The American system, like the French system, must be properly "played," but it is perfectly possible to get into a good school, if you have good test scores and grades, even if you come from a poor family and a third rate high school, and, further, if you fall off the tracks for a few years, it's possible--although hard--to recover and make up the difference later.
Further, the cost of excellent state schools is a complicated formula where all costs and benefits are not immediately apparent. For example, the University of Colorado, a huge state school with about 25,000 undergraduates, boasts several Nobel Laureates and has a broad range of leading programs. Cost for out-of-state students is about $32k per year (all inclusive), comparable to the cost of high-end private schools. The in-state cost is around $15k, which I know sounds outrageous to Europeans. However, this does not take into account grants, rebates, and special case situations that apply to many students. For example, there is an automatic state reimbursement of (I forget what, about $1000 a year) that everybody gets, and funding from the state College Opportunity Fund worth about $1400. You can get federal Pell grants for up to $4000 a year, FSEOG grants for up to $2000, CLEAP grants to $2000, and a bunch of others. You can get a full scholarship by signing up for the military via the ROTC program. Also, most churches give small scholarships to a few students, as do small businesses and parents' employers.
In addition, the state school systems have a broad range of opportunities. In Colorado (which is not unique) there is the very highly rated School of Mines, the excellent Colorado State University, a number of smaller four year schools like Western State, for example, plus extension schools located at remote sites (e.g. CSU has a small campus in Pueblo, 200 miles from the main campus). Also there are two year schools that allow kids who didn't quite make the honor roll in High School to take basic classes that are 100% transferrable to the regular colleges, at a fraction of the cost. Pikes Peak Community College in Colorado Springs, for example, costs about $200 per credit hour (16 hours being a typical full course load).
So the bottom line is that there are some kids who come out with huge loans, but plenty of others don't, or have only small loans.
In some disciplines, yes, there is no excuse for paying for a PhD. (These include subjects where you won't earn enough money afterward to pay back loans anyway.) In others, you incur lots of debt. Sometimes it's a combination.
My sisters and I are good examples. We went to different grad schools in different subjects. I paid almost all of my grad school expenses through loans, one sister got funding for about half of hers, and the other was completely funded and paid nothing.

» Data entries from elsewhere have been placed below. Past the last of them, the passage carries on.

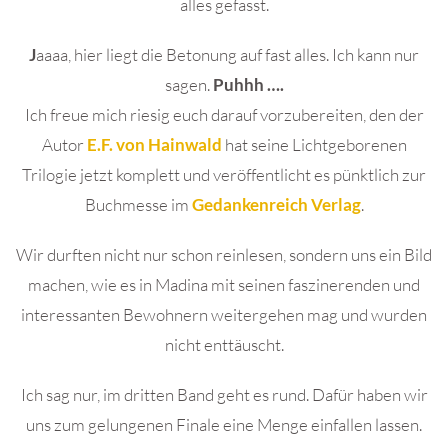
alles gefasst.
J
aaaa, hier liegt die Betonung auf fast alles. Ich kann nur
sagen.
Puhhh ….
Ich freue mich riesig euch darauf vorzubereiten, den der
Autor
E.F. von Hainwald
hat seine Lichtgeborenen
Trilogie jetzt komplett und veröffentlicht es pünktlich zur
Buchmesse im
Gedankenreich Verlag
.
Wir durften nicht nur schon reinlesen, sondern uns ein Bild
machen, wie es in Madina mit seinen faszinerenden und
interessanten Bewohnern weitergehen mag und wurden
nicht enttäuscht.
Ich sag nur, im dritten Band geht es rund. Dafür haben wir
uns zum gelungenen Finale eine Menge einfallen lassen.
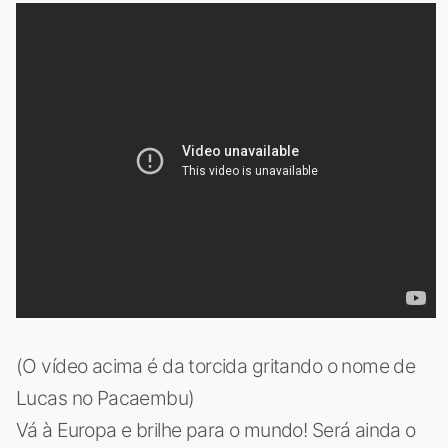
(O vídeo acima é da torcida gritando o nome de
Lucas no Pacaembu)
Vá à Europa e brilhe para o mundo! Será ainda o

Each situation was normal for our respective fields of study at the time.
And yes, there is dramatically less funding available for foreign students, at least from the universities and programs themselves.
In my grad program, most of our international students were funded by the US government, oddly, which had several programs set up for students from "emerging democracies." Thus we had students from Eritrea, Albania, Azerbaijan and Hungary, but none from France, the UK or Germany. (We also had students from India, Tawian and South Korea, but their funding was different.)